Try it = Only the lines from the one containing "hfov_deg: 6.0" through the end of the data below are to be repeated, exactly as given, without pictures.

[Stored dataset items]
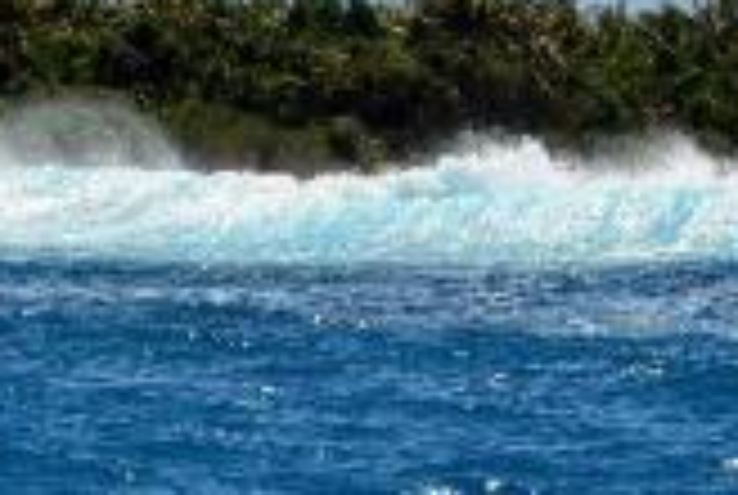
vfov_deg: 4.0
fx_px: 7003
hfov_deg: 6.0
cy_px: 220
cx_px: -333
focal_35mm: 341
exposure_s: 1/500
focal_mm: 70
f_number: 11
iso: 200
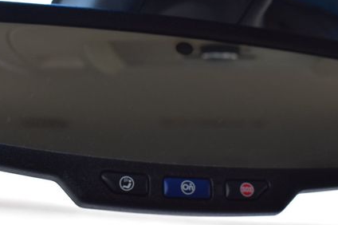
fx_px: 722
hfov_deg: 26.3
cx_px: 197
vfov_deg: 17.7
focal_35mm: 77
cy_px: 134
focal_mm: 34
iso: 400
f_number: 7.1
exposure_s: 1/40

Response =
hfov_deg: 6.0
cy_px: 220
cx_px: -333
focal_35mm: 341
exposure_s: 1/500
focal_mm: 70
f_number: 11
iso: 200
fx_px: 722
hfov_deg: 26.3
cx_px: 197
vfov_deg: 17.7
focal_35mm: 77
cy_px: 134
focal_mm: 34
iso: 400
f_number: 7.1
exposure_s: 1/40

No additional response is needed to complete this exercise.